▸ **Task**: Each line from the one that has "magazine, hostess la" through the final line of the listing is to be written out exactly, and no other line is.

▸ **Task inputs**:
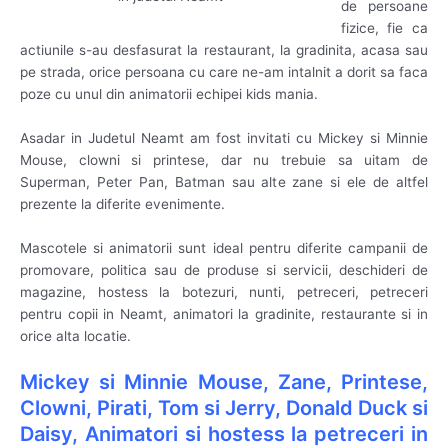
de persoane
fizice, fie ca
actiunile s-au desfasurat la restaurant, la gradinita, acasa sau
pe strada, orice persoana cu care ne-am intalnit a dorit sa faca
poze cu unul din animatorii echipei kids mania.
Asadar in Judetul Neamt am fost invitati cu Mickey si Minnie
Mouse, clowni si printese, dar nu trebuie sa uitam de
Superman, Peter Pan, Batman sau alte zane si ele de altfel
prezente la diferite evenimente.
Mascotele si animatorii sunt ideal pentru diferite campanii de
promovare, politica sau de produse si servicii, deschideri de
magazine, hostess la botezuri, nunti, petreceri, petreceri
pentru copii in Neamt, animatori la gradinite, restaurante si in
orice alta locatie.
Mickey si Minnie Mouse, Zane, Printese,
Clowni, Pirati, Tom si Jerry, Donald Duck si
Daisy, Animatori si hostess la petreceri in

▸ **Final answer**:
magazine, hostess la botezuri, nunti, petreceri, petreceri
pentru copii in Neamt, animatori la gradinite, restaurante si in
orice alta locatie.
Mickey si Minnie Mouse, Zane, Printese,
Clowni, Pirati, Tom si Jerry, Donald Duck si
Daisy, Animatori si hostess la petreceri in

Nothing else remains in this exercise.